Maybe I am too old now to go clubbing. Maybe I just never had the right temperament. They just don't suit me. You know what I love about clubbing though? Hearing everyone elses stories when they come back in the early morning. Can't wait to have a creme with D tomorrow and find out what those girls got up to while I was curled up in bed...

" Don't tell a woman she's pretty; tell her that there's no other woman like her, and all roads will open to you"
Jules Renard

"The best colour in the whole world is the one that looks good on you!"
Coco Chanel

December 02, 2005

The Autistic boy

I have learnt so much since the start of term. Those regular readers know that I work with children who have difficulties with their learning. This year, in Paris, I work with a 14 year old Autistic boy.

He is severely Autistic, but also high functioning.
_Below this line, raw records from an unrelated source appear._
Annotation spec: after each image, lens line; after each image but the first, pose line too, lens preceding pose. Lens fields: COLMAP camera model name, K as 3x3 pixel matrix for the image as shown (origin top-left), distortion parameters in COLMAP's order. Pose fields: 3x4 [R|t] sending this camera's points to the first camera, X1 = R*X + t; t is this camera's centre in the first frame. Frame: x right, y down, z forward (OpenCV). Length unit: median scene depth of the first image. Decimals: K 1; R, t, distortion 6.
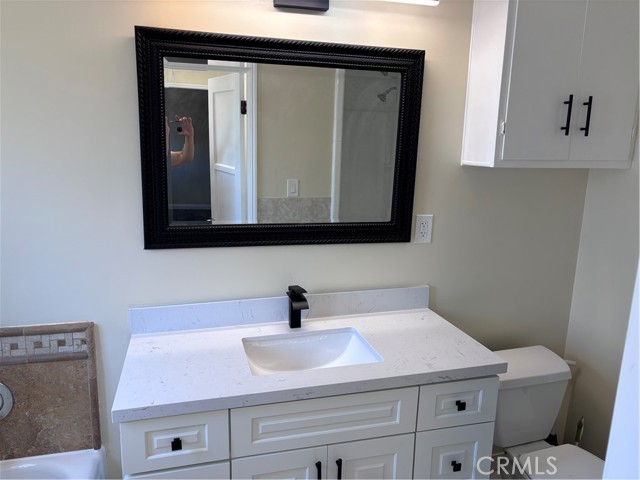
lens RADIAL K [[487.3, 0, 319.9], [0, 487.3, 237.1], [0, 0, 1]] dist [0.052082, 0.001123]
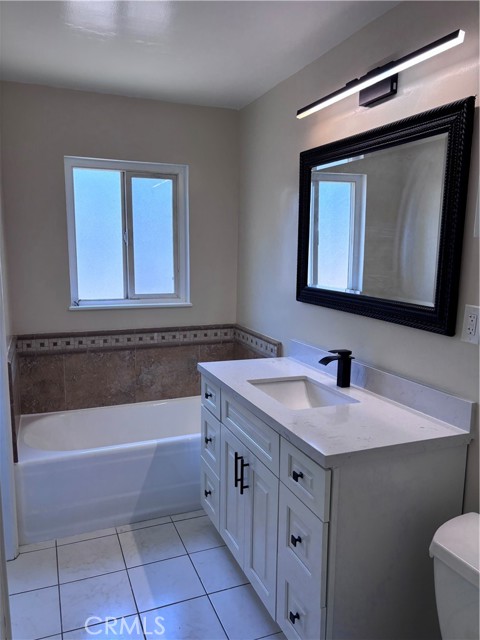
lens RADIAL K [[487.3, 0, 239.2], [0, 487.3, 322.5], [0, 0, 1]] dist [0.052082, 0.001123]
pose [[0.133471, 0.135113, -0.981799, 0.959907], [-0.205975, 0.972813, 0.105875, -0.027449], [0.969412, 0.188095, 0.157672, 0.549428]]
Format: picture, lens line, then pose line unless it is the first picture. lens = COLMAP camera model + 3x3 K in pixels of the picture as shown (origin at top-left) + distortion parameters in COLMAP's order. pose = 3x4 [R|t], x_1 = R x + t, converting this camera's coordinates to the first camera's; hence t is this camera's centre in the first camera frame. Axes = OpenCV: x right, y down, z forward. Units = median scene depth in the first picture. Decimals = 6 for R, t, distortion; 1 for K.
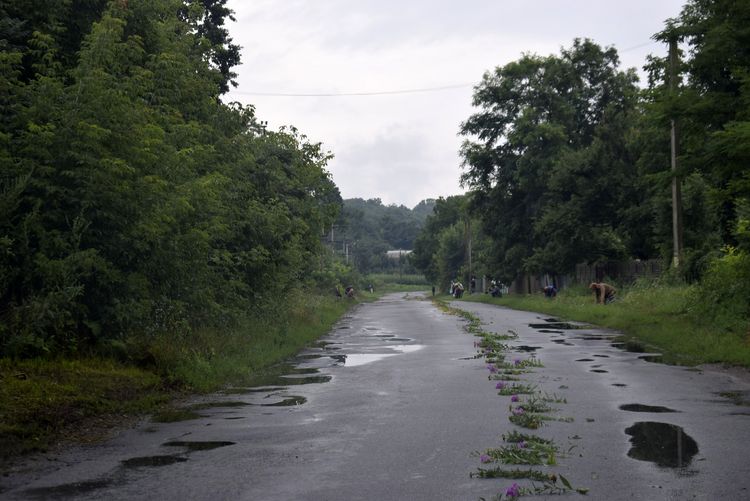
lens RADIAL K [[1770.1, 0, 374.9], [0, 1770.1, 250.9], [0, 0, 1]] dist [0.043700, 0.000000]
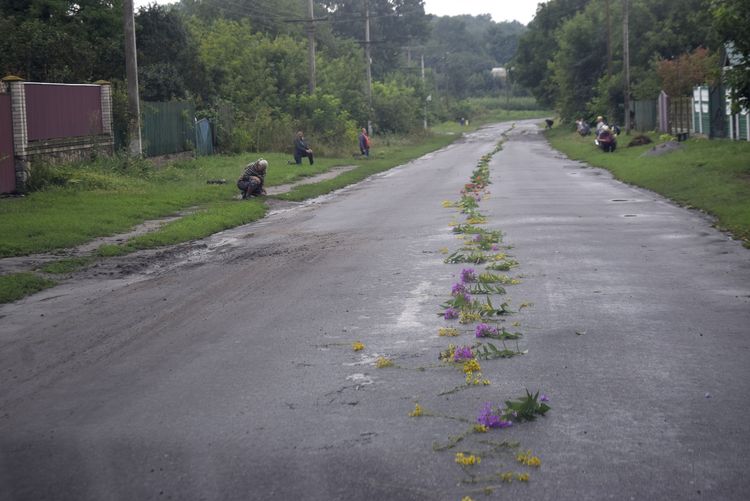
lens RADIAL K [[1770.1, 0, 375.3], [0, 1770.1, 250.8], [0, 0, 1]] dist [0.043700, 0.000000]
pose [[0.997291, -0.026918, -0.068457, 0.008017], [0.033486, 0.994752, 0.096680, 0.003270], [0.065495, -0.098710, 0.992959, 0.226674]]
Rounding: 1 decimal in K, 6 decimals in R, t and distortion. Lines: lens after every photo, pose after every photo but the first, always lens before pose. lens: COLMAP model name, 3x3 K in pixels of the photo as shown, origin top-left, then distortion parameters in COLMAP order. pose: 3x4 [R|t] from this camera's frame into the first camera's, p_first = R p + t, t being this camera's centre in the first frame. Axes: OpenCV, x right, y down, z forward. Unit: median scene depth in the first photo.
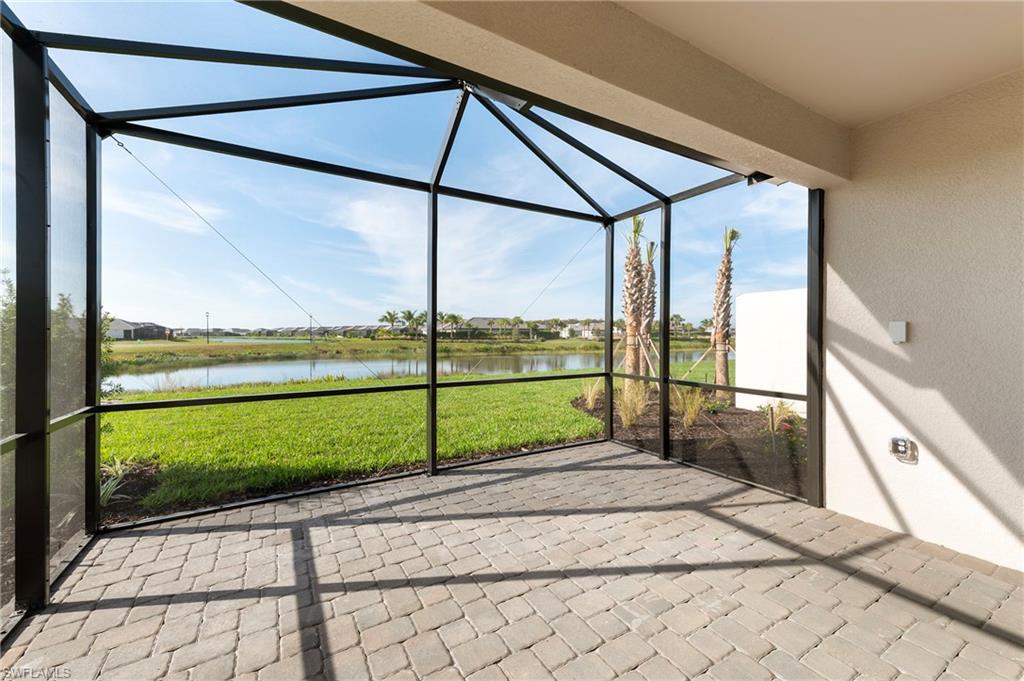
lens RADIAL K [[428.9, 0, 532.4], [0, 428.9, 330.4], [0, 0, 1]] dist [0.014080, -0.001103]
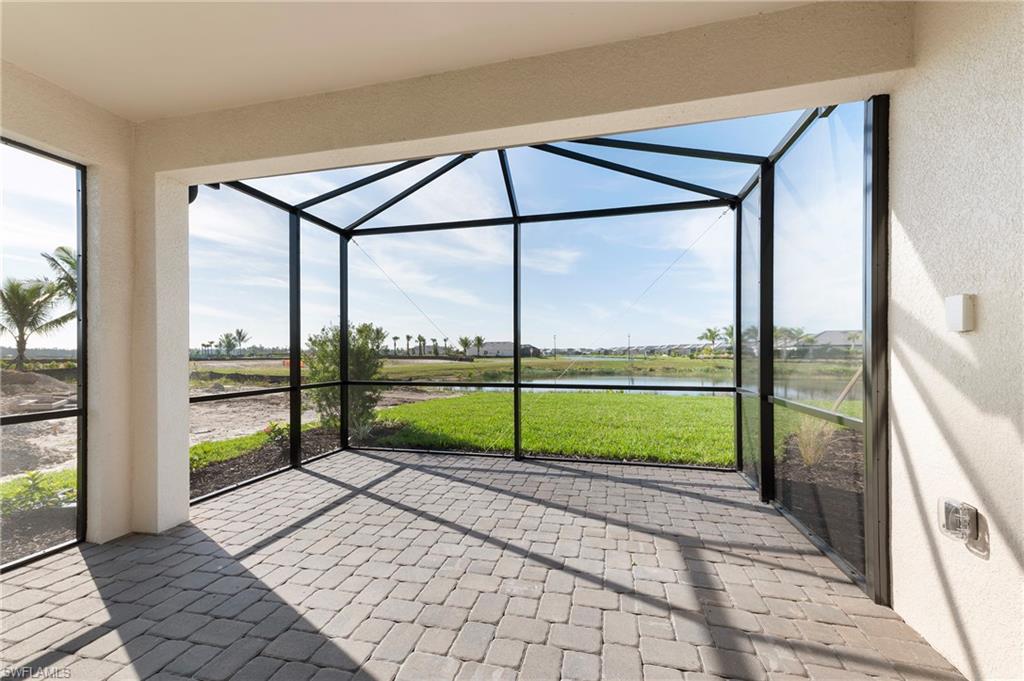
lens RADIAL K [[428.9, 0, 490.8], [0, 428.9, 363.5], [0, 0, 1]] dist [0.014080, -0.001103]
pose [[0.686475, 0.016562, -0.726965, 0.559570], [0.007101, 0.999540, 0.029478, 0.027908], [0.727119, -0.025397, 0.686042, 0.122219]]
It is likely that he will go on from school to University, and have a steady job. Watching him learn is astounding. He is not a genius savant, like Dustin Hoffmans character in Rainmain. He is hard-working and he is rigid. He has an understanding of the world around him through a set of rules that don't always follow the social rules of non-autists.
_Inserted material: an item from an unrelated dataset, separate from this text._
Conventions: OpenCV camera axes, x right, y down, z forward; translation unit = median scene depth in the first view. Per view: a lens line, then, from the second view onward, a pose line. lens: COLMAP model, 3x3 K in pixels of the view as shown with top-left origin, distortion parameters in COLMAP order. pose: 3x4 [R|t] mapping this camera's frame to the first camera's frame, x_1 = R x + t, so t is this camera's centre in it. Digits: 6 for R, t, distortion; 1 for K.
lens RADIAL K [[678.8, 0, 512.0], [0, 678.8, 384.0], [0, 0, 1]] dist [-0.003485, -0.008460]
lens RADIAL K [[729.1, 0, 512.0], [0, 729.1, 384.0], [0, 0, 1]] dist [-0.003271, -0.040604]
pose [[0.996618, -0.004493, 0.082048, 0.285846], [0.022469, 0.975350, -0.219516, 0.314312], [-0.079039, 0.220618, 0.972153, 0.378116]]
This week there were problems. Then I had meetings. Emails went backwards and forwards and I felt like I understood him a little better. I spend hours a week with this child and when I met his mother this week and she explained to me what he is like at home a light switched on in my head.

I like my job. I like the kids who have difficulties. Mostly, I just like talking to them. I like to play the role of the calm teacher, being the one that never gets mad at them. The one who gives a bit of help, a lesson a week where they can understand and not feel stupid. This week has made me think about home. The kids come and go through my hands. Support one year, gone to another school the next. But the parents. They have this extra thing to think about forever. It can be positive living and working with these kids. The parents don't go home at the end of the day and forget. They go home at the end of the day and cope.
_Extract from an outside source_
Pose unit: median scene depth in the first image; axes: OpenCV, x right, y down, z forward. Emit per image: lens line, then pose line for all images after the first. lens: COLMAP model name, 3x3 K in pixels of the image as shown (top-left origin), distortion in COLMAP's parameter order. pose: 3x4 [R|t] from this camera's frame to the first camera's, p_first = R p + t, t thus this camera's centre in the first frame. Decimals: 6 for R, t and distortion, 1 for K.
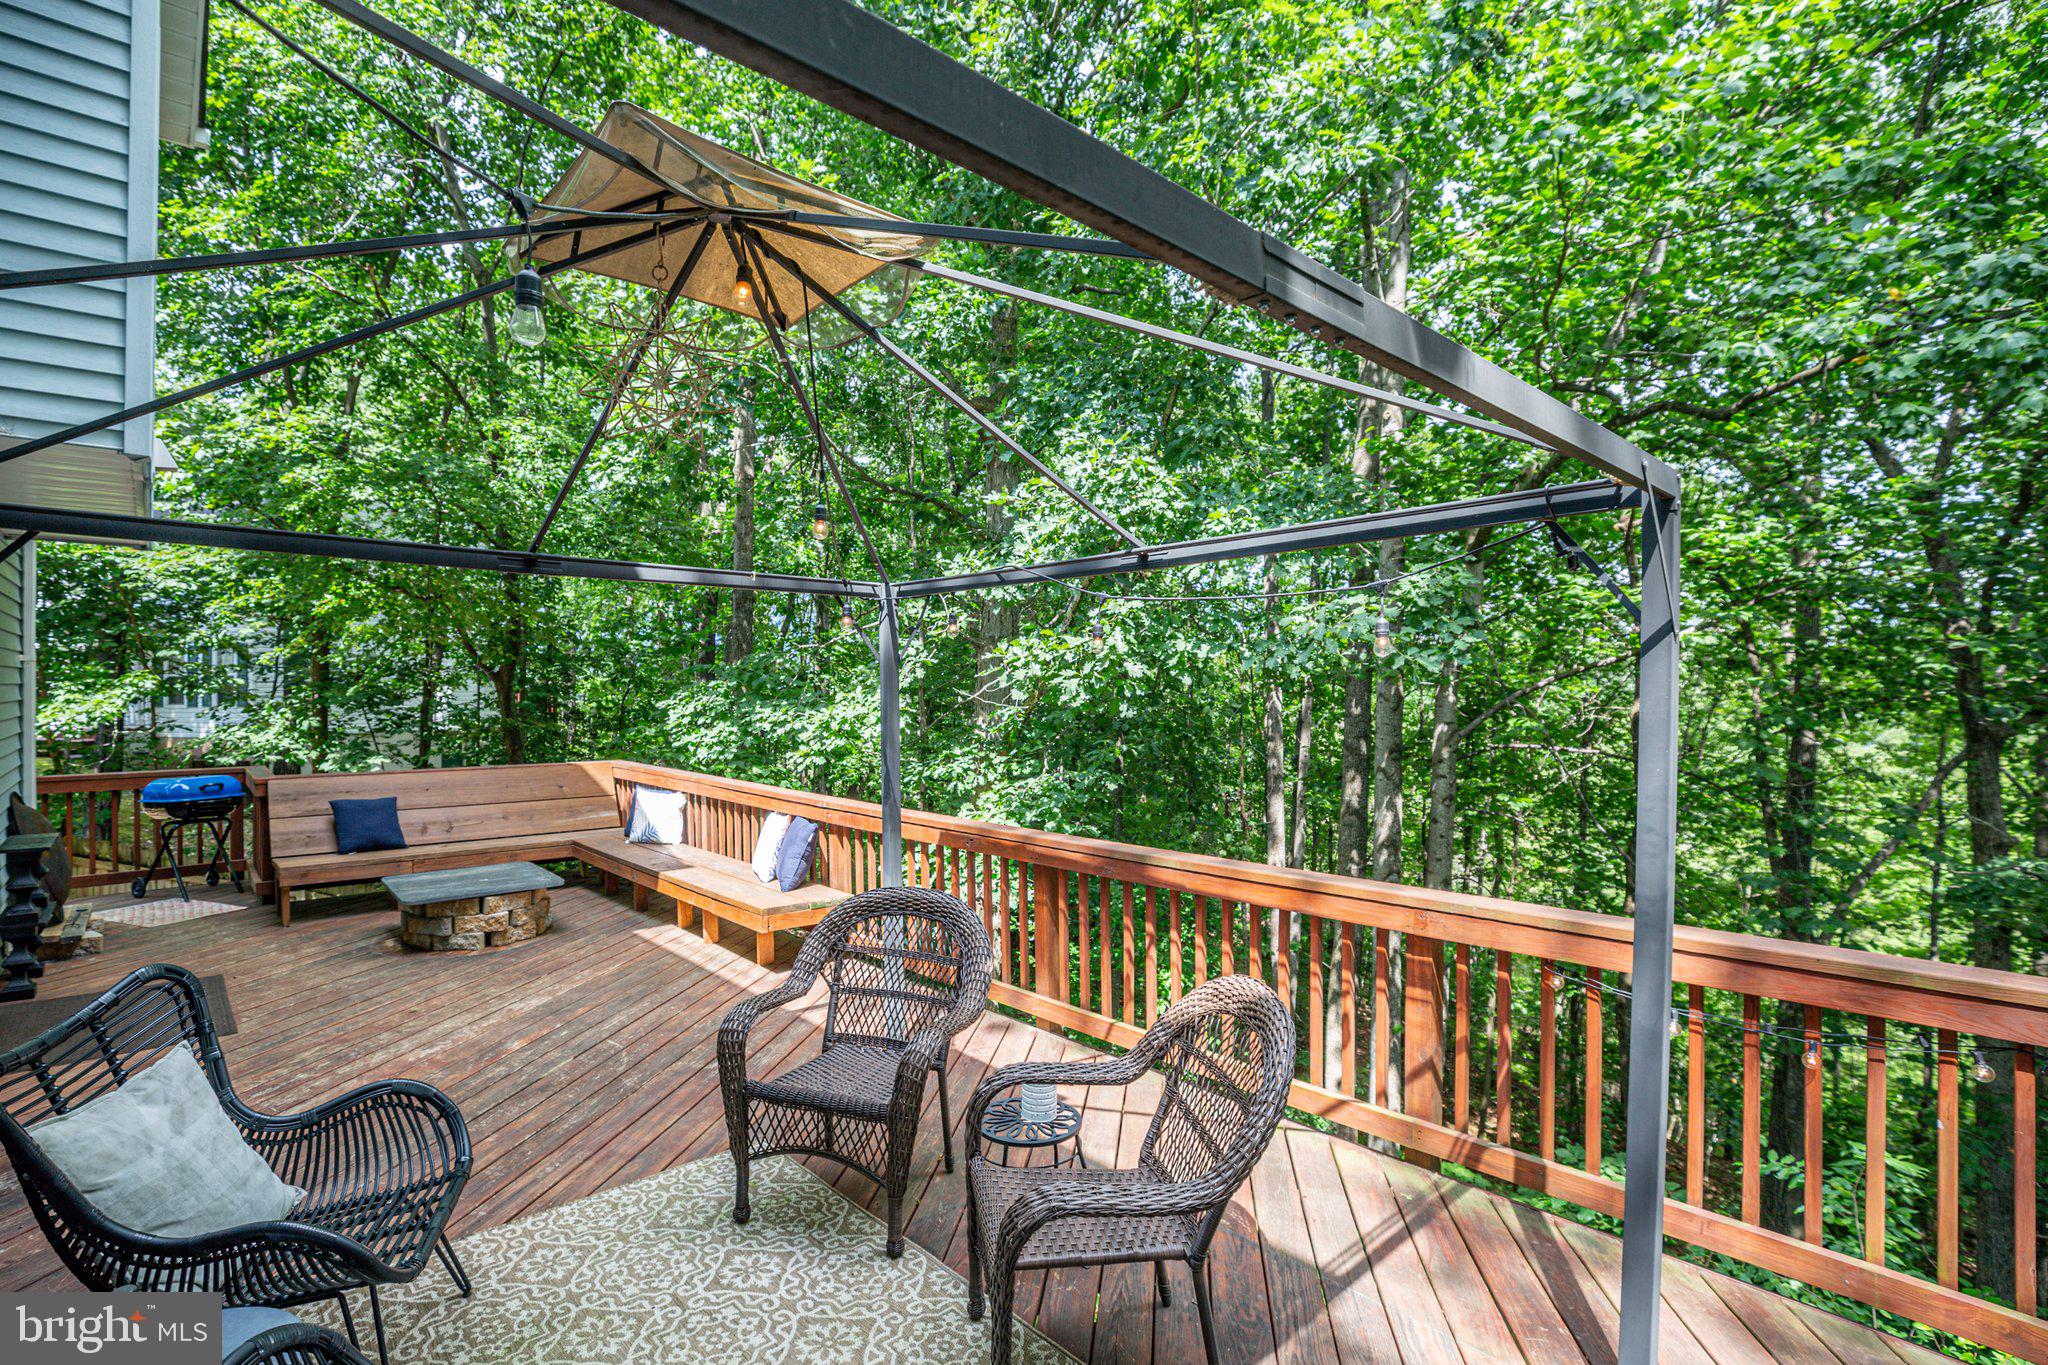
lens RADIAL K [[926.9, 0, 1024.0], [0, 926.9, 682.5], [0, 0, 1]] dist [-0.002438, -0.000317]
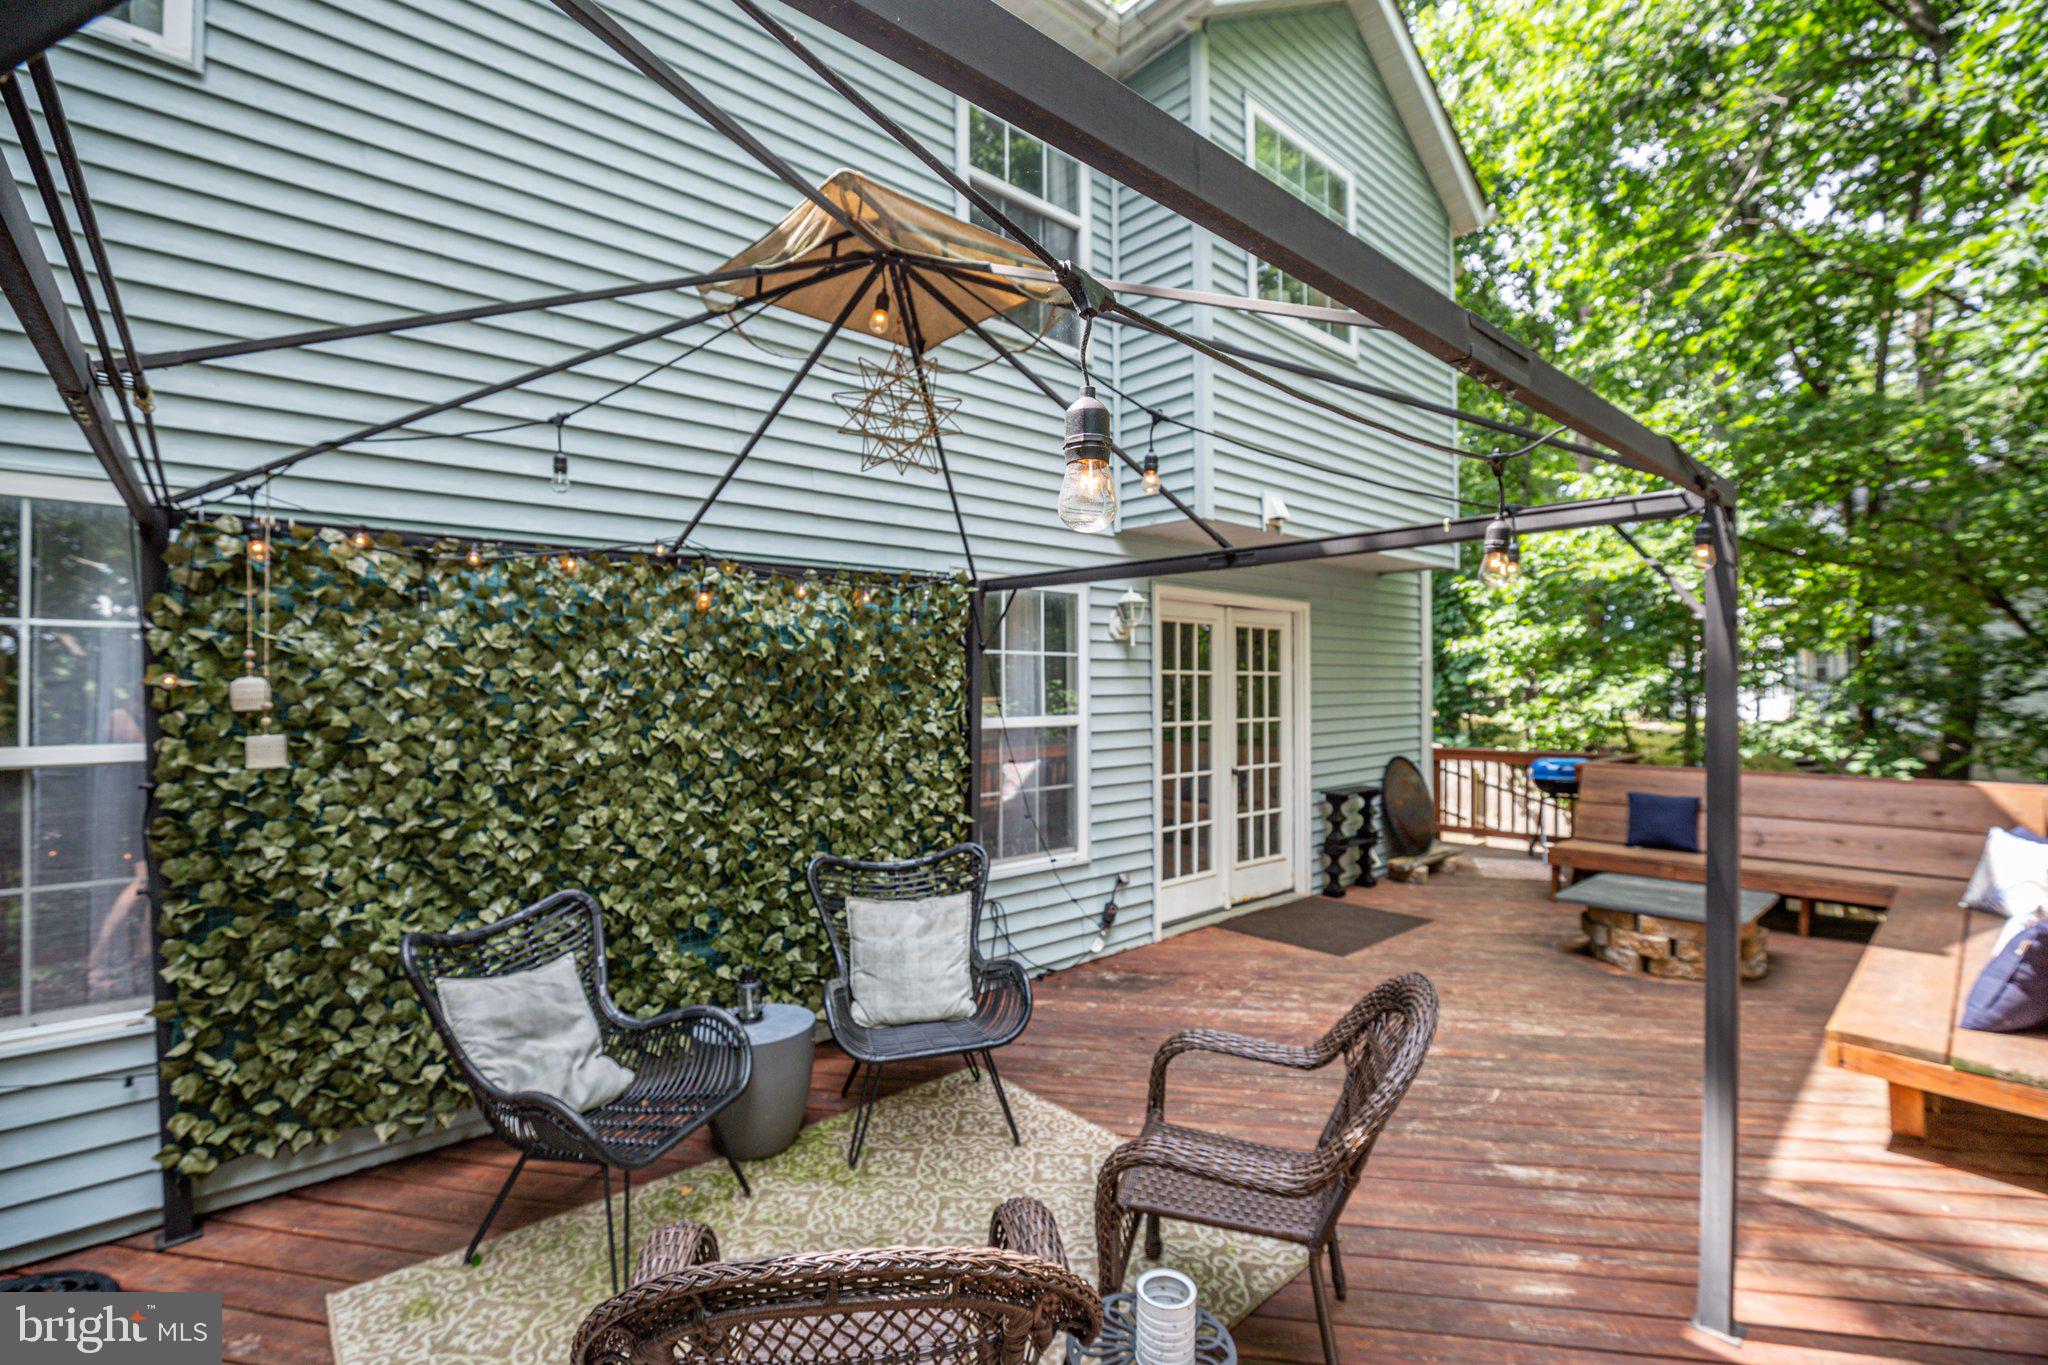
lens RADIAL K [[926.9, 0, 1024.0], [0, 926.9, 682.5], [0, 0, 1]] dist [-0.002438, -0.000317]
pose [[0.029250, -0.008145, -0.999539, 0.282470], [0.014186, 0.999869, -0.007732, 0.009806], [0.999471, -0.013953, 0.029361, 0.394065]]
"Don't be scared of anything at all
Everything we have is all we need"
Snow Patrol

"Come closer, that bonfire holds his life like stones
my years, my life unknown"
Jeff Buckley

December 01, 2005

The two faces of modern children

I had a horrible encounter at work yesterday. It really makes me sad thinking about it. I work with an Autistic child who is 14 years old. He is an amazing person, clever and creative. The other students don't understand what is different about him and the way that they react when there are teachers there and the way that they react in their social time is very different.

Yesterday, I saw them, but they didn't see me. I saw them teasing him and laughing at his reactions. Children are cruel, they are horrible to each other without realising how much damage they do. In some ways, I don't blame the other kids. Teasing and joking are their way of working out natural social order. I just wish that this process could take place with more compassion, just a little bit of understanding for the difference of others.

On the way home on the bus I was so blue and sad that this child had to feel anxious. Sat beside me were two teenage boys. Blinged up, long, baggy basketball tops. Expensive Ipods, skateboards under their arms. They were talking to each other in slang, swearing. When an old lady with a walking stick got on the bus, one of these boys did not hesitate to stand up and say very politely, 'Would you like to sit here Madame? It's really not a problem?'. She and I both smiled all the way home.

"Be kind, for everyone you meet is fighting a harder battle"
Plato

"Make it go away without a word
But promise me you'll stay and fix these things I've hurt."